How to complete this task » Leaving out the pictures, please retype each record exactly.

Entries shown »

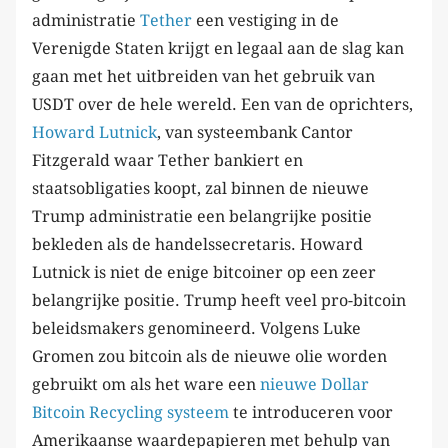
administratie
Tether
een vestiging in de
Verenigde Staten krijgt en legaal aan de slag kan
gaan met het uitbreiden van het gebruik van
USDT over de hele wereld. Een van de oprichters,
Howard Lutnick
, van systeembank Cantor
Fitzgerald waar Tether bankiert en
staatsobligaties koopt, zal binnen de nieuwe
Trump administratie een belangrijke positie
bekleden als de handelssecretaris. Howard
Lutnick is niet de enige bitcoiner op een zeer
belangrijke positie. Trump heeft veel pro-bitcoin
beleidsmakers genomineerd. Volgens Luke
Gromen zou bitcoin als de nieuwe olie worden
gebruikt om als het ware een
nieuwe Dollar
Bitcoin Recycling systeem
te introduceren voor
Amerikaanse waardepapieren met behulp van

The answer »
administratie
Tether
een vestiging in de
Verenigde Staten krijgt en legaal aan de slag kan
gaan met het uitbreiden van het gebruik van
USDT over de hele wereld. Een van de oprichters,
Howard Lutnick
, van systeembank Cantor
Fitzgerald waar Tether bankiert en
staatsobligaties koopt, zal binnen de nieuwe
Trump administratie een belangrijke positie
bekleden als de handelssecretaris. Howard
Lutnick is niet de enige bitcoiner op een zeer
belangrijke positie. Trump heeft veel pro-bitcoin
beleidsmakers genomineerd. Volgens Luke
Gromen zou bitcoin als de nieuwe olie worden
gebruikt om als het ware een
nieuwe Dollar
Bitcoin Recycling systeem
te introduceren voor
Amerikaanse waardepapieren met behulp van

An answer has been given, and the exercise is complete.